As she spoke, Susan closed the garment bag, then her small pullman. She stepped to her bureau to check her hair, her lipstick.

“You don’t listen to anything I say.”

In the mirror, Susan’s gaze shifted to her daughter. The first time, Elizabeth thought, her mother had bothered to actually look at her since she’d come into the bedroom. “Of course I do. I heard everything you said, very clearly.”

“Listening’s different than hearing.”

“That may be true, Elizabeth, but we’ve already had this discussion.”

“It’s not a discussion, it’s a decree.”

Susan’s mouth tightened briefly, the only sign of annoyance. When she turned, her eyes were a cool, calm blue. “I’m sorry you feel that way. As your mother, I must do what I believe is best for you.”

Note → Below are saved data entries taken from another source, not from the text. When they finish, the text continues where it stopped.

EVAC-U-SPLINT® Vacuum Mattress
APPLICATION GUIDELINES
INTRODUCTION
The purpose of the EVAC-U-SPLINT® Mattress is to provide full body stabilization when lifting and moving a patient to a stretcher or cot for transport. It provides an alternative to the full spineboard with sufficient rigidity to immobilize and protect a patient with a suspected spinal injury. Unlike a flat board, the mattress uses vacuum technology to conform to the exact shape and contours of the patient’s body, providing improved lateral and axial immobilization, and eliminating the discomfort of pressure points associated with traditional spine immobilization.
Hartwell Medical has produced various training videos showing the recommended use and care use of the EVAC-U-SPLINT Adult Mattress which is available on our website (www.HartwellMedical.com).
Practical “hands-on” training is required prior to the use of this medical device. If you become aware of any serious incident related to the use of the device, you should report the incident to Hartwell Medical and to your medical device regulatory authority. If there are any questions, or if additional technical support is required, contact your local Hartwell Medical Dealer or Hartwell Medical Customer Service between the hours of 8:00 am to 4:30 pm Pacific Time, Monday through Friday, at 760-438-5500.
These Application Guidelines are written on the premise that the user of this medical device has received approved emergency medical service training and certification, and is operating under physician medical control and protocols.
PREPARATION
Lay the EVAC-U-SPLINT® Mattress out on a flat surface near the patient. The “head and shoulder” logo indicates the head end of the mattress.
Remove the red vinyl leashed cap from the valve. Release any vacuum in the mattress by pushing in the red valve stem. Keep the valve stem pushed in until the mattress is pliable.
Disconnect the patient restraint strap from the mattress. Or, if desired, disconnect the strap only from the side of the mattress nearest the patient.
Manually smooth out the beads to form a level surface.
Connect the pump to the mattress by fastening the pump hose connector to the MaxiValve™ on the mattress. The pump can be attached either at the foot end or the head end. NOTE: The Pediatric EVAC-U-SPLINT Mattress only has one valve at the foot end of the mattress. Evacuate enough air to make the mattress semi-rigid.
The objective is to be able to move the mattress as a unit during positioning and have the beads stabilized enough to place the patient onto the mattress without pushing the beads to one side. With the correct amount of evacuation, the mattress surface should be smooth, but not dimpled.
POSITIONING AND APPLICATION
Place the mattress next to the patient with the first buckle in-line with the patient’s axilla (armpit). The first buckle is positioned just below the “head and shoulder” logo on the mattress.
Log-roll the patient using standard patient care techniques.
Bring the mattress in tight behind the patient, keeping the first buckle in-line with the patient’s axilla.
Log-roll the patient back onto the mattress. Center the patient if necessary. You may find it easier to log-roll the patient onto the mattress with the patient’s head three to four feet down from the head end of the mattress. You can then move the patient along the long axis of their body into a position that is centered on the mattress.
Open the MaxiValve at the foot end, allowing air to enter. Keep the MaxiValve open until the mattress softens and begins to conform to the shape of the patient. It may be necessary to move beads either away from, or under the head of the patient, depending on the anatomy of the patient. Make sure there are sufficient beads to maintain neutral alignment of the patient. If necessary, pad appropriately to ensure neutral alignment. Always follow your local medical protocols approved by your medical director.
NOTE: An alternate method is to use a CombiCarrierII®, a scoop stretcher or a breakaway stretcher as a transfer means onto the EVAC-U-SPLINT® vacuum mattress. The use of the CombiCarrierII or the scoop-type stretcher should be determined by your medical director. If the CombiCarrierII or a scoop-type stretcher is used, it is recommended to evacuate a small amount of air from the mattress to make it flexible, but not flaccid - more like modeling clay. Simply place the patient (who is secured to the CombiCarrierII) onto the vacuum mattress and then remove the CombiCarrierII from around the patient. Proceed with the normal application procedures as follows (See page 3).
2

“What’s best for me, in your opinion, is for me to do, be, say, think, act, want, become exactly what you decided for me before you inseminated yourself with precisely selected sperm.”

She heard the rise of her own voice but couldn’t control it, felt the hot sting of tears in her eyes but couldn’t stop them. “I’m tired of being your experiment. I’m tired of having every minute of every day organized, orchestrated and choreographed to meet your expectations. I want to make my own choices, buy my own clothes, read books
I
want to read. I want to live my own life instead of yours.”

Susan’s eyebrows lifted in an expression of mild interest. “Well. Your attitude isn’t surprising given your
age, but you’ve picked a very inconvenient time to be defiant and argumentative.”

“Sorry. It wasn’t on the schedule.”

“Sarcasm’s also typical, but it’s unbecoming.” Susan opened her briefcase, checked the contents. “We’ll talk about all this when I get back. I’ll make an appointment with Dr. Bristoe.”

“I don’t need therapy! I need a mother who
listens
, who gives a shit about how I feel.”

“That kind of language only shows a lack of maturity and intellect.”

Enraged, Elizabeth threw up her hands, spun in circles. If she couldn’t be calm and rational like her mother, she’d be
wild
. “Shit! Shit! Shit!”

“And repetition hardly enhances. You have the rest of the weekend to consider your behavior. Your meals are in the refrigerator or freezer, labeled. Your pack list is on your desk. Report to Ms. Vee at the university at eight on Monday morning. Your participation in this program will ensure your place in HMS next fall. Now, take my garment bag downstairs, please. My car will be here any minute.”